The underlying facts are that the pharmacy benefit managers who negotiate prices for the prescription drug plans represent substantially more people than the Secretary would under Part D. For example, Medco represents 62 million people, Caremark represents 80 million and Wellpoint represents 30 million, contrasted to the 29 million people covered under Medicare Part D. Accordingly, it may be that the pharmacy benefit managers have even greater leverage than the Secretary would if the Secretary were authorized to negotiate prices. That is not certain because the negotiations between the pharmacy benefit managers and the pharmaceutical companies are conducted on a confidential basis, so that it is not known with certainty that the lowest prices are obtained or that the cost savings are all passed on to the prescription drug plans.

The latest Congressional Budget Office estimate for Part D costs is $388 billion below the original estimates, for the 10-year period from fiscal year 2007 to fiscal year 2016. That suggests the current system is working well.

Extended Senate floor deliberation would provide an opportunity to debate these issues and obtain greater detail on the facts.

One of the additional arguments favoring giving the Secretary power to negotiate was the analogy to the savings achieved through the negotiating power of the Department of Veterans Affairs. In analyzing the VA's bargaining power, it must be noted that the Veterans Department represents 4.4
million veterans, a much smaller number than represented by the pharmacy benefit managers. It is also important to note that among brand-name drugs listed on the 300 most popular drugs for seniors, only 42 percent are available to the VA plan because the pharmaceutical companies declined to provide some of the drugs because of their unwillingness to meet the price determined unilaterally by the VA. On the other hand, it is estimated that PDPs under Medicare Part D have access to 97 percent of the brandname drugs among the most favored 300 drugs. The Medicare Part D beneficiaries have an opportunity to select the prescription drug plans that best meet their prescription drug needs, with the opportunity to select a new plan on an annual basis.

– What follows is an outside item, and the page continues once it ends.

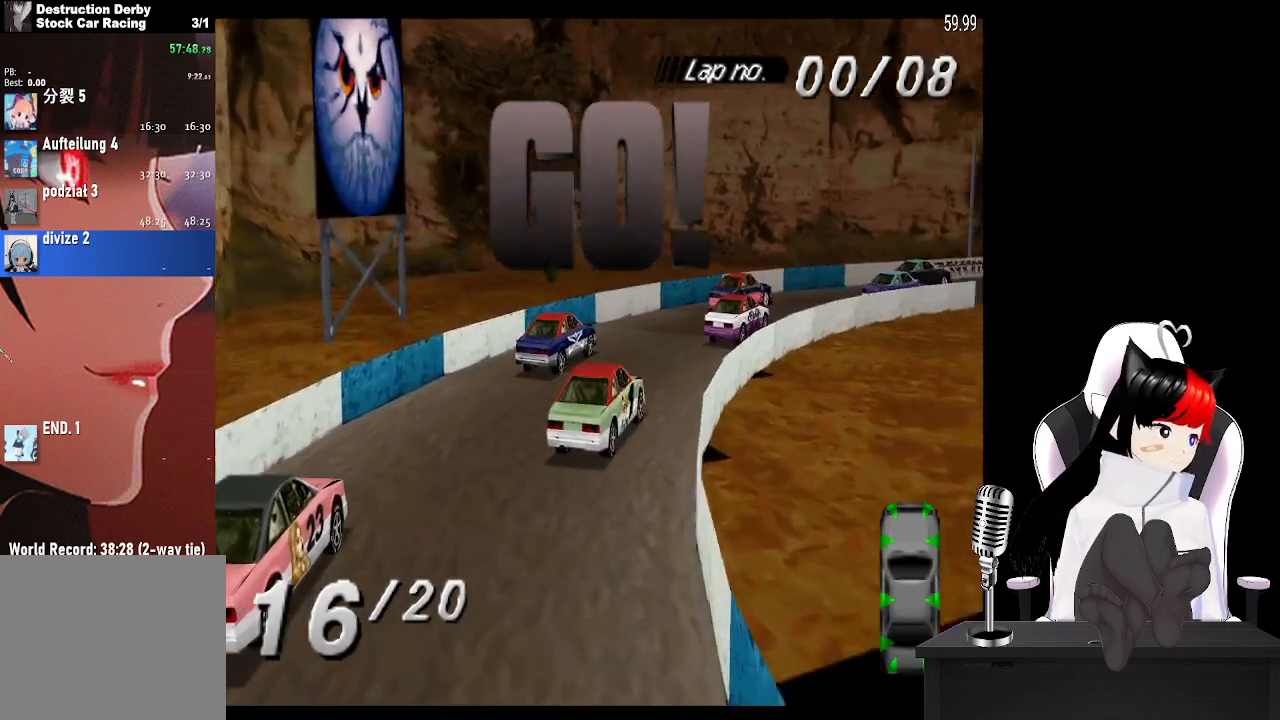
{"buttons": ["CROSS", "DPAD_RIGHT"], "left_stick": "center", "right_stick": "center", "events": [[17, "DPAD_RIGHT", "down"]]}
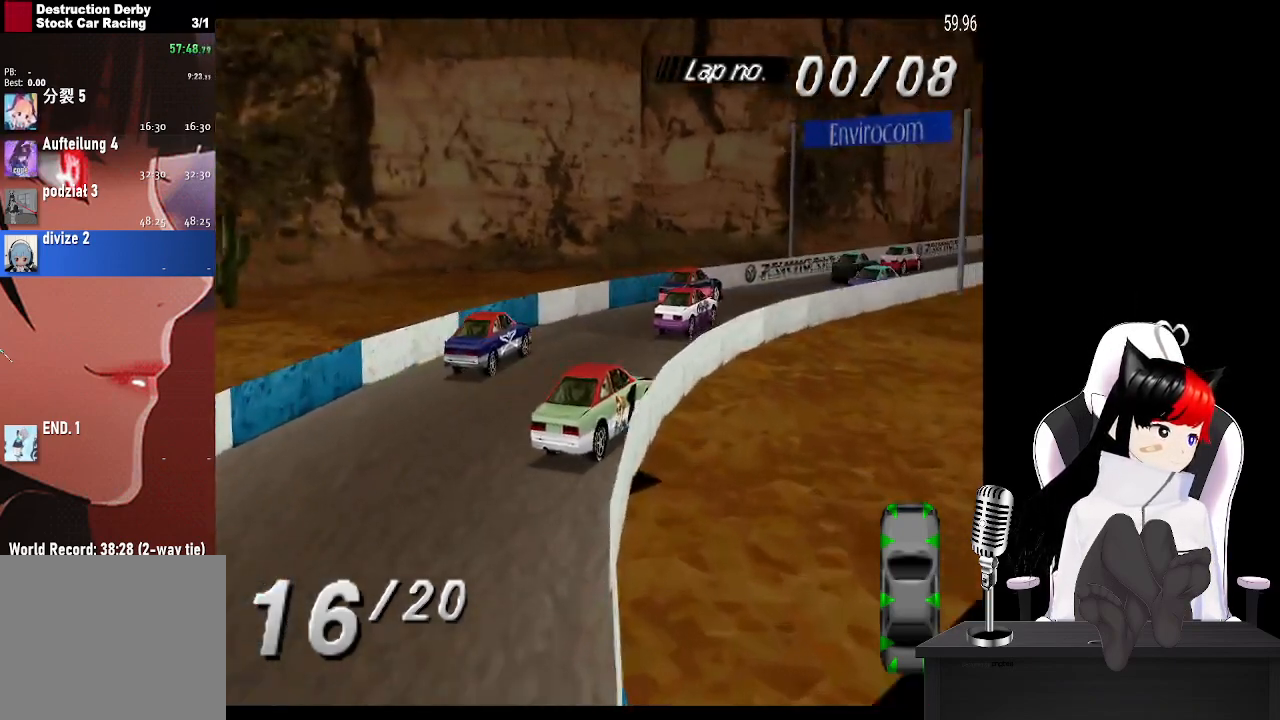
{"buttons": ["CROSS"], "left_stick": "center", "right_stick": "center", "events": [[350, "DPAD_RIGHT", "up"]]}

Notwithstanding these factors, there may be answers and compelling arguments in support of the proposed legislation to give the Secretary negotiating authorities. A full debate by the Senate on these important issues would pose the opportunity to resolve these complicated questions and come to a reasoned judgment. The Senate will doubtless revisit this issue in the future. In the interim, I intend to inquire further and consider these issues in greater depth to determine what policies would best serve the interests of the beneficiaries of Medicare Part D.